Task:
When you reach the line containing "How far back" in the entries below, repeat it and each line after it exactly until the entries end.
─── Input data ───
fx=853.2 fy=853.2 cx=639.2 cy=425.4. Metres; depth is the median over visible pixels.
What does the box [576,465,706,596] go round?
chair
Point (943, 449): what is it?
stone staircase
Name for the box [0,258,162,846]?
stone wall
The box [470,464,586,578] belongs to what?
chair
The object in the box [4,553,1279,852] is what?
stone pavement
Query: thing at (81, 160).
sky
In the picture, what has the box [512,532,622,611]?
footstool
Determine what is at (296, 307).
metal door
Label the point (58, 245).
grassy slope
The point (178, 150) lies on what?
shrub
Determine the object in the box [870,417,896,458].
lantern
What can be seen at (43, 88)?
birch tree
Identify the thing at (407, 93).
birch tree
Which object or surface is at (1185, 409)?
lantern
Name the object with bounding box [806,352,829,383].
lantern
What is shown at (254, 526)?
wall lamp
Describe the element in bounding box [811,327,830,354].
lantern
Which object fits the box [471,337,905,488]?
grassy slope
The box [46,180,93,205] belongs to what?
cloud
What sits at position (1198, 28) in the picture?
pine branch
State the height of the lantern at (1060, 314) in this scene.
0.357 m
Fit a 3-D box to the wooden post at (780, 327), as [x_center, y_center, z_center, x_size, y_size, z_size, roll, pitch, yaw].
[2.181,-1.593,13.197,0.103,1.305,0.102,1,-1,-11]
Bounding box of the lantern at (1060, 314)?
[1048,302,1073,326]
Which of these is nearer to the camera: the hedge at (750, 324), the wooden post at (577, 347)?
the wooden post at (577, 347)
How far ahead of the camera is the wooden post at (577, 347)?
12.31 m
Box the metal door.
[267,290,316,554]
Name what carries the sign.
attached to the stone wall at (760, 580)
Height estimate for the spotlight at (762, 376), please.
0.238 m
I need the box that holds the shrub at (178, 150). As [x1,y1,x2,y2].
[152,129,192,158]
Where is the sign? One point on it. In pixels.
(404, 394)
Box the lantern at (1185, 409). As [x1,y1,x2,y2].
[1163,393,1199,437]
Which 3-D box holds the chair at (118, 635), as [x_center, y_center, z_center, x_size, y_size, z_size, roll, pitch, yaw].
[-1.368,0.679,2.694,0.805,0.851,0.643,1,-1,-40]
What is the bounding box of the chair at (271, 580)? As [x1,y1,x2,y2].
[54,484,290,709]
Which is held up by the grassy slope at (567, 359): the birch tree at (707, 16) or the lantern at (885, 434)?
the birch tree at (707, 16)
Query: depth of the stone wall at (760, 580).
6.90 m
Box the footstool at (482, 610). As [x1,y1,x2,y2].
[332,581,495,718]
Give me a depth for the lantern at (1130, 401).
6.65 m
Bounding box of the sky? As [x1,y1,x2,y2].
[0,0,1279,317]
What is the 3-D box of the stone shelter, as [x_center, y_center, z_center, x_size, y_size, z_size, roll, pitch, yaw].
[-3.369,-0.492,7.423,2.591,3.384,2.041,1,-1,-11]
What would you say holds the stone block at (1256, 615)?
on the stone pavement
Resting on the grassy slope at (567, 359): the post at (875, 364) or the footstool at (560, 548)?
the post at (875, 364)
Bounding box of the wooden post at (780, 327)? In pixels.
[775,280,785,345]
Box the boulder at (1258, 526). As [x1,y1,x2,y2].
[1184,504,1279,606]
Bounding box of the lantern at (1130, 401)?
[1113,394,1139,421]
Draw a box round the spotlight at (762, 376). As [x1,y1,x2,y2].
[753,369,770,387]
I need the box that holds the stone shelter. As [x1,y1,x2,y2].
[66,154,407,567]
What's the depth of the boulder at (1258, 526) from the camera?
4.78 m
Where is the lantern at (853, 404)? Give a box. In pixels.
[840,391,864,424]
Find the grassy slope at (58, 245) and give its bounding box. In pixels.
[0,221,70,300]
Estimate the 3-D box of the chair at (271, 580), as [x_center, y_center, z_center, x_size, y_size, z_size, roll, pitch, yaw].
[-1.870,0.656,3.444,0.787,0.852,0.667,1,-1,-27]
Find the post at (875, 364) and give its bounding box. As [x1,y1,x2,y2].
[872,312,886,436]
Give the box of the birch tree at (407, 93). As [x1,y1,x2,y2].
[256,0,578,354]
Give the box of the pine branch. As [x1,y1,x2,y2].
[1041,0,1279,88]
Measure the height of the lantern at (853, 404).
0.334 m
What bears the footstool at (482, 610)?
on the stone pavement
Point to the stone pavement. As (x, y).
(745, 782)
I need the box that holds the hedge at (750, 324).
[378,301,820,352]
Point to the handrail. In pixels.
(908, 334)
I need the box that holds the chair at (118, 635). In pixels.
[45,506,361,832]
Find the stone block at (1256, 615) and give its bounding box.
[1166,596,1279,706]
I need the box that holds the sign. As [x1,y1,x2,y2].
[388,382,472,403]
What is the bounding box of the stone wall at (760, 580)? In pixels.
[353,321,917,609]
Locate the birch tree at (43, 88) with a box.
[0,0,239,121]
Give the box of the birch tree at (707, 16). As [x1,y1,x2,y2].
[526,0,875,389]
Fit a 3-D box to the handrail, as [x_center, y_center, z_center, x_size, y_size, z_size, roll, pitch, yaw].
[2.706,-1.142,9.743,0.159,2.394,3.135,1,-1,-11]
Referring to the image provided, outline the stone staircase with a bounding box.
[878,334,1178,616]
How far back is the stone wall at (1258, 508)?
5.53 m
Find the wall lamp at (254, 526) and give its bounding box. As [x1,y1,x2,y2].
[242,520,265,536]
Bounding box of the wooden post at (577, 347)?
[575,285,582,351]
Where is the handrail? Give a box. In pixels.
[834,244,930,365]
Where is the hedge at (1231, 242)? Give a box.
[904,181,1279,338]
───
Solution:
How far back is the stone wall at (1258, 508)?
5.53 m
Find the wall lamp at (254, 526) and give its bounding box. As [x1,y1,x2,y2].
[242,520,265,536]
Bounding box of the wooden post at (577, 347)?
[575,285,582,351]
Where is the handrail? Give a box. In pixels.
[834,244,930,365]
Where is the hedge at (1231, 242)? Give a box.
[904,181,1279,338]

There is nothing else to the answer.